Por cierto, ¿tengo que recordar que el ejercicio de este derecho a caminar durante la cuarentena no sería obligatorio, como no es obligatorio el ejercicio del derecho a ir a misa? Si hay mayores o no tan mayores que tienen miedo a salir a la calle por razones objetivas o subjetivas, nadie les obligaría a hacerlo.

El alargamiento del confinamiento estricto hasta que la pandemia se haya extinguido o esté muy controlada no es una opción razonable. Niños, jóvenes, maduros y viejos vamos a tener que vivir con el coronavirus muchos meses y cuanto antes empecemos a ensayar esta convivencia mejor. Sánchez y sus expertos deben empezar a ofrecer fechas y medidas concretas de lo que llaman desescalada.

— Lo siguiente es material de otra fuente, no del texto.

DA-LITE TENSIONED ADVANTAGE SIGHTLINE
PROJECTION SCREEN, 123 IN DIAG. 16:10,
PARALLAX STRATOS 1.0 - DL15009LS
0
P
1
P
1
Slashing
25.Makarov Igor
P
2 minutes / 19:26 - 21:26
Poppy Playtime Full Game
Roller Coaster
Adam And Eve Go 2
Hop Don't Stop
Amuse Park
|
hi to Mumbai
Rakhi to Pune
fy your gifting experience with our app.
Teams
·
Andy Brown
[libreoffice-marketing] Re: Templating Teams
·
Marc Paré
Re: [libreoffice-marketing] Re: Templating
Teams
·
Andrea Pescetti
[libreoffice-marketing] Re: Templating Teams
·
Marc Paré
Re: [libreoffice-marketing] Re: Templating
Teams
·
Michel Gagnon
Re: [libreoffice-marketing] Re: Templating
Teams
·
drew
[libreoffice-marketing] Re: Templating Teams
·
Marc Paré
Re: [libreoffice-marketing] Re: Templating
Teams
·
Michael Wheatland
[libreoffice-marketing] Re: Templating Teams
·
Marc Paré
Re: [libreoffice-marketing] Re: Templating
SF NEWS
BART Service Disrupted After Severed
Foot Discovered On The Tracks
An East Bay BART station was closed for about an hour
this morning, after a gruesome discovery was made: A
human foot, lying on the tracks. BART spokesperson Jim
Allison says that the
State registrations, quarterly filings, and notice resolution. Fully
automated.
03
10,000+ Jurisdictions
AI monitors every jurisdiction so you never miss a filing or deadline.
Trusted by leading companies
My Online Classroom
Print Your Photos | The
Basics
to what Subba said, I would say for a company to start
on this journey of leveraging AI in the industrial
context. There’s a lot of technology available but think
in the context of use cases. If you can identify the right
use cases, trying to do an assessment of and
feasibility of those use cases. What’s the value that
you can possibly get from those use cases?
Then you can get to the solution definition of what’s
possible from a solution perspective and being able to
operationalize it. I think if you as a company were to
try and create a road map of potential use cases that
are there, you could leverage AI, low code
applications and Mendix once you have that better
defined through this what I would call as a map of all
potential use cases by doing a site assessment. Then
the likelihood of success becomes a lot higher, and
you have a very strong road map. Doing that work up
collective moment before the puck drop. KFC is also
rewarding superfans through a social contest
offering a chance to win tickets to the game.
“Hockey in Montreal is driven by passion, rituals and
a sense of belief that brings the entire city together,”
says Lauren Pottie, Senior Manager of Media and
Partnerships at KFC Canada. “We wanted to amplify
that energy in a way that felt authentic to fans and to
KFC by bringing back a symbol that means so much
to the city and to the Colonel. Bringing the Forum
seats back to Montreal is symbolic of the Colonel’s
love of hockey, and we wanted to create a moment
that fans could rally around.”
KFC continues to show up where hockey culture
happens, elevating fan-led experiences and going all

Quiero suponer que nadie en el Gobierno de Pedro Sánchez, o en su comité de expertos, está pensando en prolongar el confinamiento obligatorio de los españoles de la tercera edad más allá que el del resto de la ciudadanía. Por mucho que esa medida se adoptara para intentar proteger del coronavirus a ese colectivo particularmente vulnerable, no dejaría de ser una discriminación ética y tal vez legalmente denunciable, una forma de secuestro específico de personas con libre albedrío y capacidad de adoptar decisiones racionales. Ni tan siquiera el coronavirus puede convertir a los mayores de 60, 65 o 70 años en menores de edad tutelados por el Estado.